The surprisingly small photo-voltage generated by this material (< 0.2 V) has limited its
solar cell efficiency and prevented its commercial development to date. The origin of this
limitation has been discussed over the past 30 years, and is addressed here. Electrical measurements of high-purity single crystals are used to show that there is a thin, conductive inversion layer on the surface of n-type pyrite.
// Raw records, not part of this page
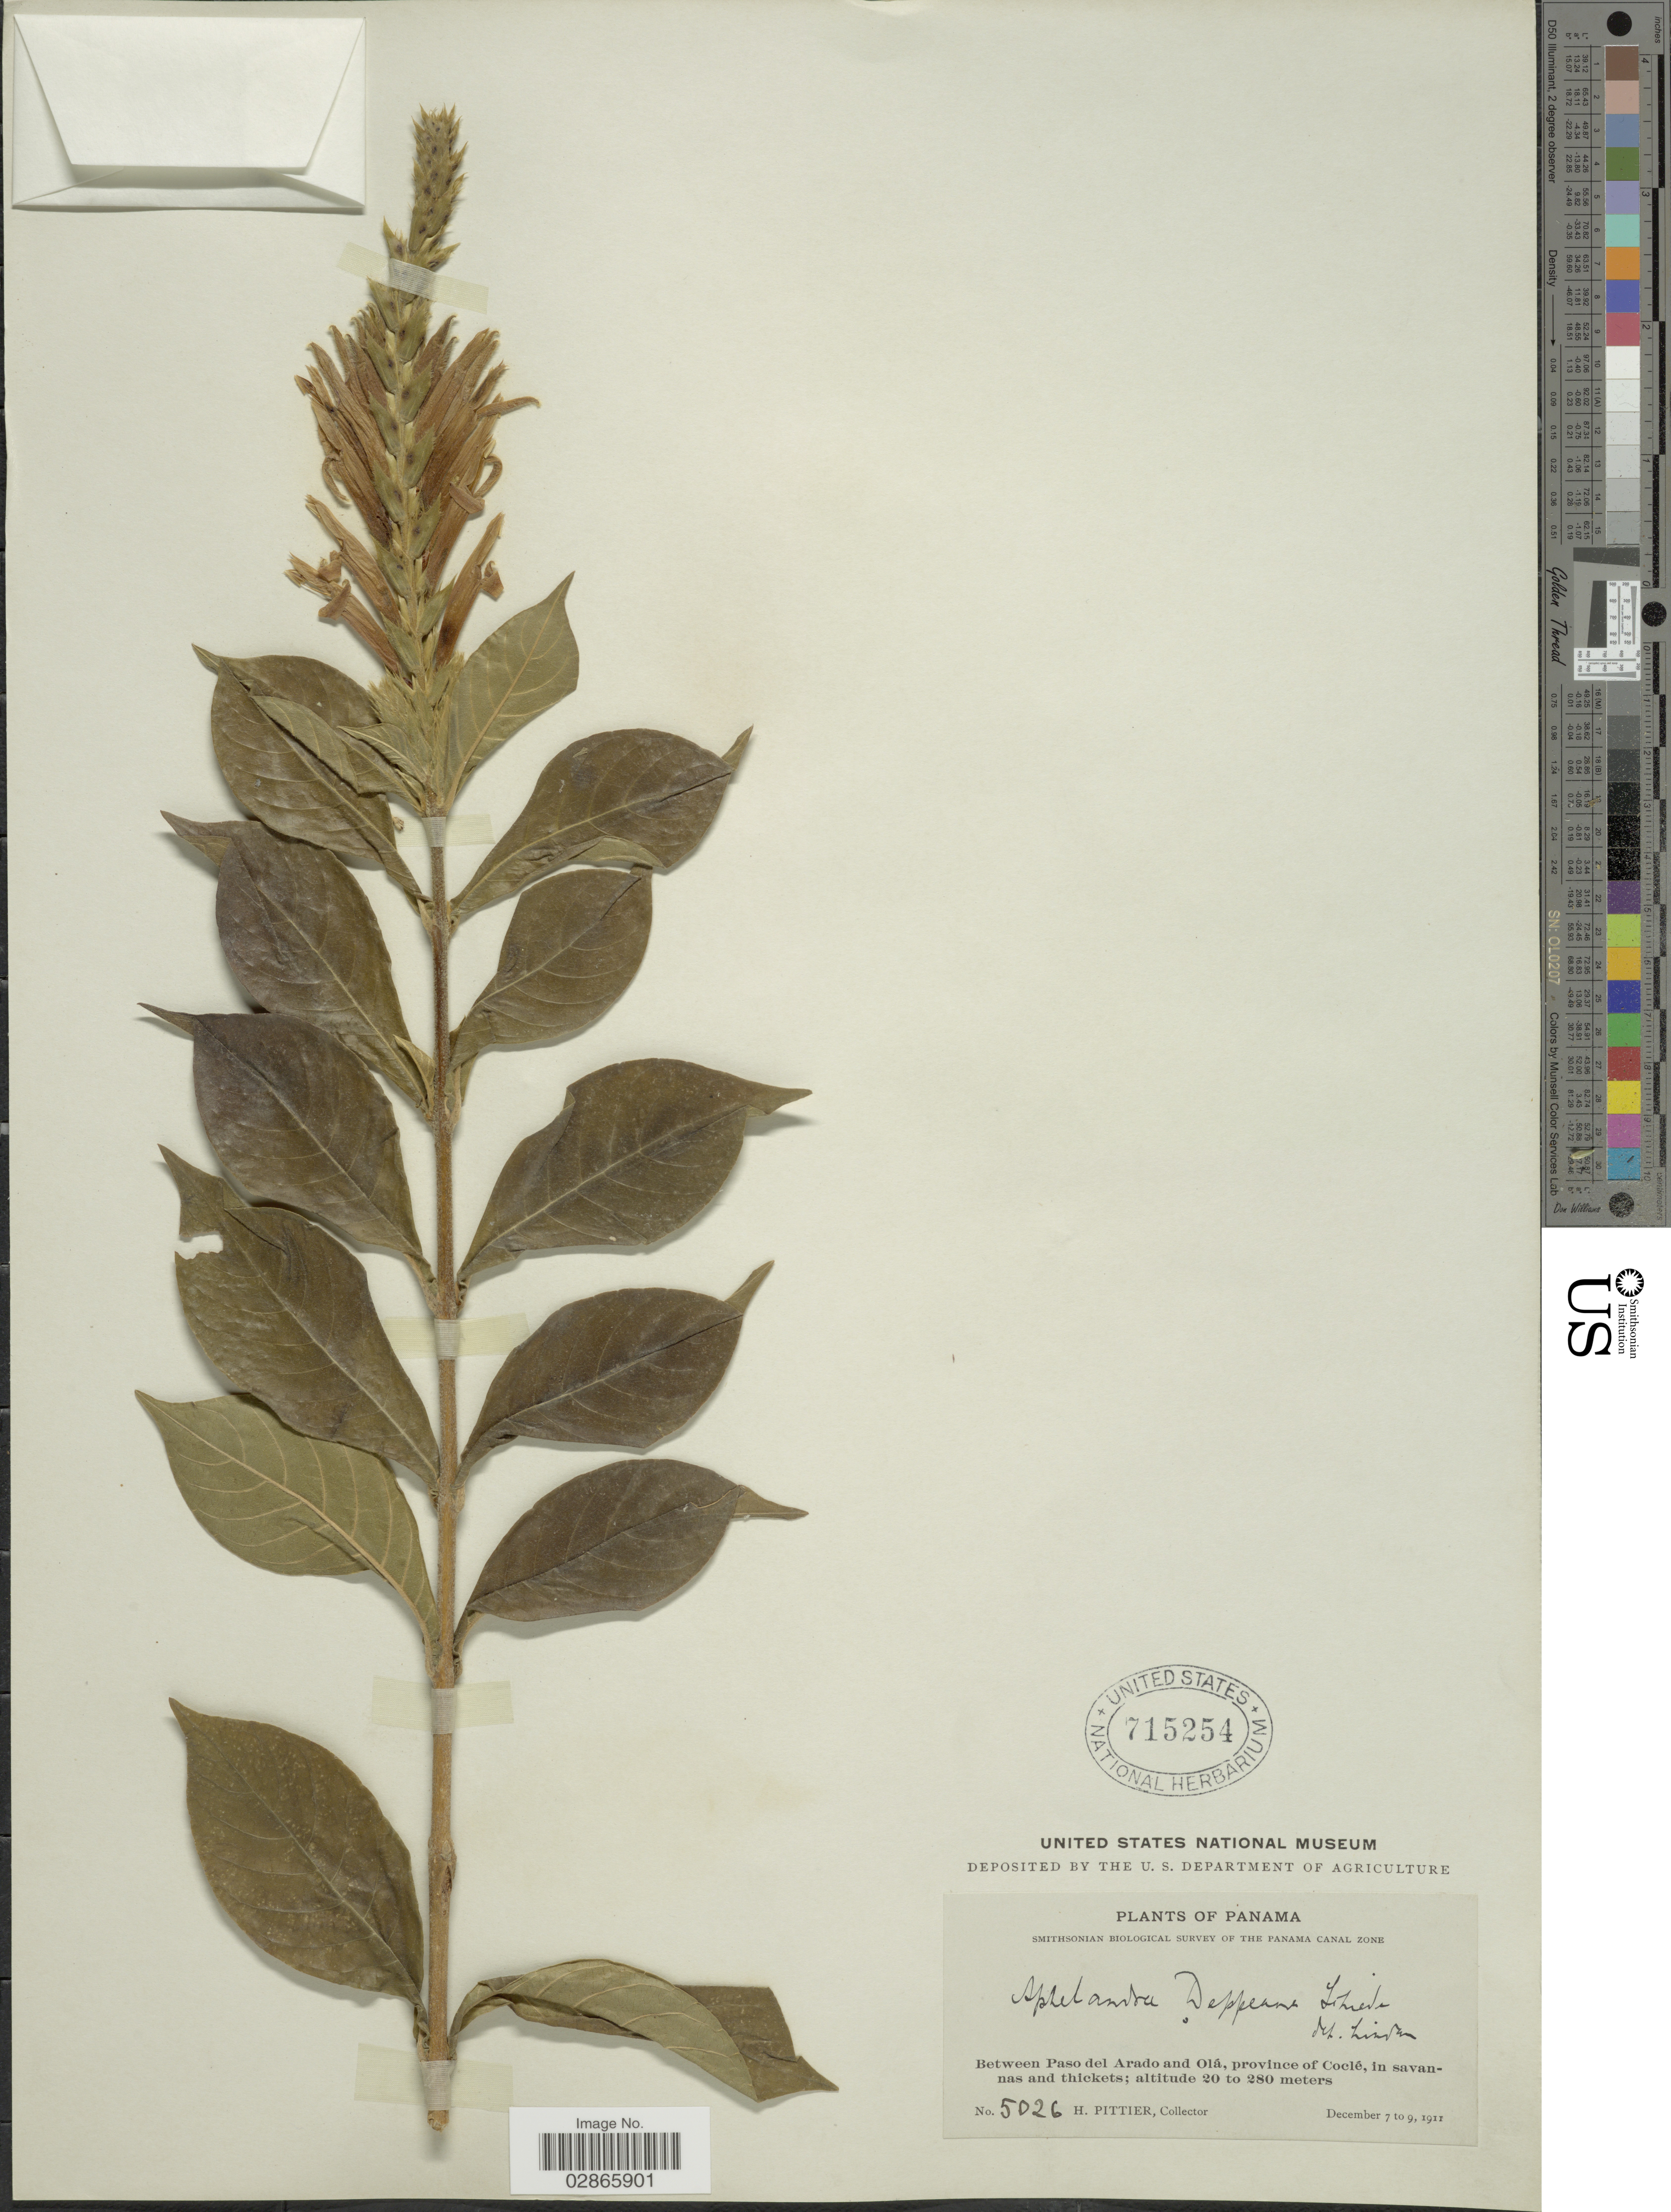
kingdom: Plantae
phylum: Tracheophyta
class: Magnoliopsida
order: Lamiales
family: Acanthaceae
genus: Aphelandra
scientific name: Aphelandra deppeana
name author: Schltdl. & Cham.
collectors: H. F. Pittier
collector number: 5026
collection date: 1911-12-07/1911-12-09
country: Panama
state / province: Coclé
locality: Between Paso del Arado and Olá.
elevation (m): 20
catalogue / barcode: US 715254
Tunneling of charge carriers across this inversion layer can result in losses that account for the low voltage of pyrite solar cells. This finding is in line with experiments presented here that show a clear dependence of electrical transport properties on the surface-to-bulk ratio of a given pyrite material. The hole-rich surface can explain why the great majority of pyrite thin films are reported to be p-type regardless of synthesis technique or composition. A quantitative model for multilayer transport in pyrite is established that can be used to predict the effect of surface passivation, and methodically evaluate a variety of suggested passivation treatments. Chemical etching, as well as annealing in certain atmospheres, can substantially reduce the conductivity of the inversion layer, and further treatments are proposed to eliminate it. Lastly, novel all-solid-state pn-heterojunction solar cells with pyrite absorbers are presented, that overcome the 0.2 eV photo-voltage limitation. Overall, this work represents an important step towards fully understanding the short-comings of pyrite absorbers. A clear path forward, along with the necessary to ols and methods, is shown to enable pyrite to live up to its potential of becoming a low-cost, non-toxic, earth-abundant absorber material for deployment of solar photovoltaics on the terawatt scale.